Collected data:
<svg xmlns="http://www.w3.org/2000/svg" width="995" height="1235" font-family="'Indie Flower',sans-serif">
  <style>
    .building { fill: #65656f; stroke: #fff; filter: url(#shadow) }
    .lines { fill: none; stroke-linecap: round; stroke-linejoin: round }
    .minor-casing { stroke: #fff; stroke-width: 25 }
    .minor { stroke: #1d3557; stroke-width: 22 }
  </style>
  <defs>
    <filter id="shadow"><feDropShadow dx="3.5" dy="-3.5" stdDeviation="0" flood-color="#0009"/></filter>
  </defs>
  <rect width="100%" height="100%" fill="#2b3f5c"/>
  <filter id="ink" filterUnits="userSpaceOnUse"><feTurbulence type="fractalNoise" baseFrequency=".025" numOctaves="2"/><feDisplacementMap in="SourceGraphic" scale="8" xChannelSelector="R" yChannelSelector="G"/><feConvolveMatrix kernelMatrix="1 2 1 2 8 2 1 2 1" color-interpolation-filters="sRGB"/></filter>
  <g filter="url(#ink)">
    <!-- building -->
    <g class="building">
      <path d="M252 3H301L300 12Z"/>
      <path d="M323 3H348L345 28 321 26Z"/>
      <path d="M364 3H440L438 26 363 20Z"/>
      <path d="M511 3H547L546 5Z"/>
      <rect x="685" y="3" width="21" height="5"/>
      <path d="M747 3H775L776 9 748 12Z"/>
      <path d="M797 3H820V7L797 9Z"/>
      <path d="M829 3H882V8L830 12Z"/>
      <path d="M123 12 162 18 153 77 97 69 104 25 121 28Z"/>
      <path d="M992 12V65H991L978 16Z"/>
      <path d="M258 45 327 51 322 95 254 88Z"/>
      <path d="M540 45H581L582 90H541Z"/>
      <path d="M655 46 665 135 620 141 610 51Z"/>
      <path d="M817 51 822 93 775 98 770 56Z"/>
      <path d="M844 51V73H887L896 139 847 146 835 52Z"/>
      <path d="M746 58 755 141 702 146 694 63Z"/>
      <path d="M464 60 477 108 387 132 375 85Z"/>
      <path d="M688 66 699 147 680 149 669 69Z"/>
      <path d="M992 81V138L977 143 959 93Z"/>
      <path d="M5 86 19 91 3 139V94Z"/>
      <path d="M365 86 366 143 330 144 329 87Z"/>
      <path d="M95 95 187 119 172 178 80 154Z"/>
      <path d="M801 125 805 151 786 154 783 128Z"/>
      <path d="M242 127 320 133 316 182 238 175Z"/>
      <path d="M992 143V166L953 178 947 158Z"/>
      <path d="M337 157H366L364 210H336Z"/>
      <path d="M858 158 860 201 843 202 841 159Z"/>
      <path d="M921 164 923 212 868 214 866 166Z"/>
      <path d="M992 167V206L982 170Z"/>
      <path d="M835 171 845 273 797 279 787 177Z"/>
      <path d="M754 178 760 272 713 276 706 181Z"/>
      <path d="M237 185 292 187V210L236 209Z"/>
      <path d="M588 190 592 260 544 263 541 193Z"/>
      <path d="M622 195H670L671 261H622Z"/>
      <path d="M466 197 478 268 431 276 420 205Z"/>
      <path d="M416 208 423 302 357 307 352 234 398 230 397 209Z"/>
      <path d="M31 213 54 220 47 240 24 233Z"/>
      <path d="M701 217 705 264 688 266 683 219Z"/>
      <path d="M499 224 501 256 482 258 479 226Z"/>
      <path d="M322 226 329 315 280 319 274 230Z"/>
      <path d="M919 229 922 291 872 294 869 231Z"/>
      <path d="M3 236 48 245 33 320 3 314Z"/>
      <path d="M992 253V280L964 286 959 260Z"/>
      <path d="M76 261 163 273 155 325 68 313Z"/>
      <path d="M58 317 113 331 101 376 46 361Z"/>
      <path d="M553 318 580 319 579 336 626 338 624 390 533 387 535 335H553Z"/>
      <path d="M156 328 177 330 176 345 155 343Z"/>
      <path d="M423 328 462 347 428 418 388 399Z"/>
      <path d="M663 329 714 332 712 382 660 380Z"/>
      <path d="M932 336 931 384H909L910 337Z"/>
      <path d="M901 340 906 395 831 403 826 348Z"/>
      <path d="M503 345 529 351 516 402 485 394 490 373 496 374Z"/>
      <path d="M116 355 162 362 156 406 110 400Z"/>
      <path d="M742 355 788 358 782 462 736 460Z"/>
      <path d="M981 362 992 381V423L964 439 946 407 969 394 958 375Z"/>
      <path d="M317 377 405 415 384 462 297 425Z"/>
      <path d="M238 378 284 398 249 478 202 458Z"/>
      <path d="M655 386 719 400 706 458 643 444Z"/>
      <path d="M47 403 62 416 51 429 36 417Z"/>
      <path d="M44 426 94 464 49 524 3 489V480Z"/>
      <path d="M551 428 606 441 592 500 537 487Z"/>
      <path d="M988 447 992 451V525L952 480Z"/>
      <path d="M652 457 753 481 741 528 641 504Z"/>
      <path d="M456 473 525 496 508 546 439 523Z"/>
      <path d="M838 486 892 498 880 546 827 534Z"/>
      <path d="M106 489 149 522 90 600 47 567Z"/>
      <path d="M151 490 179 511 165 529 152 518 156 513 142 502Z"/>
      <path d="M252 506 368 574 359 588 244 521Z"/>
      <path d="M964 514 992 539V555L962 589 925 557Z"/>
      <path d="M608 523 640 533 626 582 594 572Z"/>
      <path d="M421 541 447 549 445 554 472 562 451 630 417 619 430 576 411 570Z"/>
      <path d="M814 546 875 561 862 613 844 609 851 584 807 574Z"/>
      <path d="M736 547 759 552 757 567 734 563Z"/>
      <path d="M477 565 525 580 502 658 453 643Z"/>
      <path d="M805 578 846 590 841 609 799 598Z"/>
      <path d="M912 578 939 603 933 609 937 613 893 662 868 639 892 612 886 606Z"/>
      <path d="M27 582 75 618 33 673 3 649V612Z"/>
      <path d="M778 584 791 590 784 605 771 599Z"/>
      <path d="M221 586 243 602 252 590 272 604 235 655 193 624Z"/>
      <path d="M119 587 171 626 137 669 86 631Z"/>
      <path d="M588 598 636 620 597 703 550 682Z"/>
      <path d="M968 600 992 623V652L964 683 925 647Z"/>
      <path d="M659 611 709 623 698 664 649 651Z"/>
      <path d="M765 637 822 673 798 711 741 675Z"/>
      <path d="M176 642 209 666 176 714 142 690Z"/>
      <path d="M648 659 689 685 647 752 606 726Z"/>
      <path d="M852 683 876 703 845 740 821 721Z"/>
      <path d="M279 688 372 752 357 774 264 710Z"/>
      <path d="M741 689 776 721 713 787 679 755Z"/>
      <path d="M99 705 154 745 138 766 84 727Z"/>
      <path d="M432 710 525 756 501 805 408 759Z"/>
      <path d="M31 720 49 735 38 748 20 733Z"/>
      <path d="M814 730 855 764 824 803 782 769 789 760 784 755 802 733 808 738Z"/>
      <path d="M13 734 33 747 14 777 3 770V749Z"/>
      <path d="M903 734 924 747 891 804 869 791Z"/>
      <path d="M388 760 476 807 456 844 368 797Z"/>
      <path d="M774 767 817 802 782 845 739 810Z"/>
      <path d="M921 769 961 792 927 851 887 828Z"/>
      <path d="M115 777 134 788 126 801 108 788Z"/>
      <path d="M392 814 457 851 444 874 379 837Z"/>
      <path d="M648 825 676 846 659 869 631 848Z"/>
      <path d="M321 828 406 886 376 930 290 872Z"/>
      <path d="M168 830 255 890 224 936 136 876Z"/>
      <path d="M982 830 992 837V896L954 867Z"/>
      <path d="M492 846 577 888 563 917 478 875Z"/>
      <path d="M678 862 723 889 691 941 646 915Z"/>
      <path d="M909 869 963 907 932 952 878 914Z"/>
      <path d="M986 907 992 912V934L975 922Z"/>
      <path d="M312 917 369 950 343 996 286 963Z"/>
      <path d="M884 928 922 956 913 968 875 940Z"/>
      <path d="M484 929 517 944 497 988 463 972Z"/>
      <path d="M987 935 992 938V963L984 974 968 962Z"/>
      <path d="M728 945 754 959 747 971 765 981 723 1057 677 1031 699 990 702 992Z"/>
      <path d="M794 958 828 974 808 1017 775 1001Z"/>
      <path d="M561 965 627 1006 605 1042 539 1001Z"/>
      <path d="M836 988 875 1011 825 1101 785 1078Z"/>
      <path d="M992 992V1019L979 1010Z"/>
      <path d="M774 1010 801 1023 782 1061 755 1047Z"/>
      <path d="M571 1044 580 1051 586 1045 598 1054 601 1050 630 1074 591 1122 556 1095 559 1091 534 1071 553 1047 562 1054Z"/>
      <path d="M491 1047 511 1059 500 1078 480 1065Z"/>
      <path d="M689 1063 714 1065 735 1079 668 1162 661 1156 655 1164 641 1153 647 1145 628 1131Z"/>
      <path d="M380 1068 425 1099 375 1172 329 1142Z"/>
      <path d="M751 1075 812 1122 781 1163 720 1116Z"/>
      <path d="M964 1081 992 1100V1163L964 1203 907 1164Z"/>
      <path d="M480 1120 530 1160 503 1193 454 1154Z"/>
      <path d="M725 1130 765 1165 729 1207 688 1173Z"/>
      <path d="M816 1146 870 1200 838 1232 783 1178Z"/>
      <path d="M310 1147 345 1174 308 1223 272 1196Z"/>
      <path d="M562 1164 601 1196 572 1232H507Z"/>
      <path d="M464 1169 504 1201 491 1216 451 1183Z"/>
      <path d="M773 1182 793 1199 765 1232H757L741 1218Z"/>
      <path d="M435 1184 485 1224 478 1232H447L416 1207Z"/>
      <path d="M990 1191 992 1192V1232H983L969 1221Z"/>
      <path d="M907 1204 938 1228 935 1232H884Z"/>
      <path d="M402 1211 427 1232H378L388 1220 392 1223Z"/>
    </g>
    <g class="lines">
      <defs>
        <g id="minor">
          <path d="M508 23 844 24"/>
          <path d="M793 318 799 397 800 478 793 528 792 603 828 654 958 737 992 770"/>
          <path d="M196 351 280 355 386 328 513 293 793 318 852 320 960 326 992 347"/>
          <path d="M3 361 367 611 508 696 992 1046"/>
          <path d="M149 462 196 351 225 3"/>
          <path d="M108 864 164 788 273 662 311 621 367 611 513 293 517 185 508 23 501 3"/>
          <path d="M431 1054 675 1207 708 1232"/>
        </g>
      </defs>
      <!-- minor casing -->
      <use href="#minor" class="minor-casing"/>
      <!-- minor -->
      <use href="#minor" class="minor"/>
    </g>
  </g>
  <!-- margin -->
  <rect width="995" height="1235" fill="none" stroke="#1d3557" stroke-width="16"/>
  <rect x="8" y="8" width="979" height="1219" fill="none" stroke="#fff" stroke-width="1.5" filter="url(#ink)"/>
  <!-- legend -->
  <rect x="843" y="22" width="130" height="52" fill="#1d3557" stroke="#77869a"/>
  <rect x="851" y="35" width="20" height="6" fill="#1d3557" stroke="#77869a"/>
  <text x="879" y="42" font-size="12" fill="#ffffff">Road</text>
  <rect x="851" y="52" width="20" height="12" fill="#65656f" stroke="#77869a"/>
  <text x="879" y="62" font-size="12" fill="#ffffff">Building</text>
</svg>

## What you need to do
Find and copy each line above holding "casing".

## Written reply
    .minor-casing { stroke: #fff; stroke-width: 25 }
      <!-- minor casing -->
      <use href="#minor" class="minor-casing"/>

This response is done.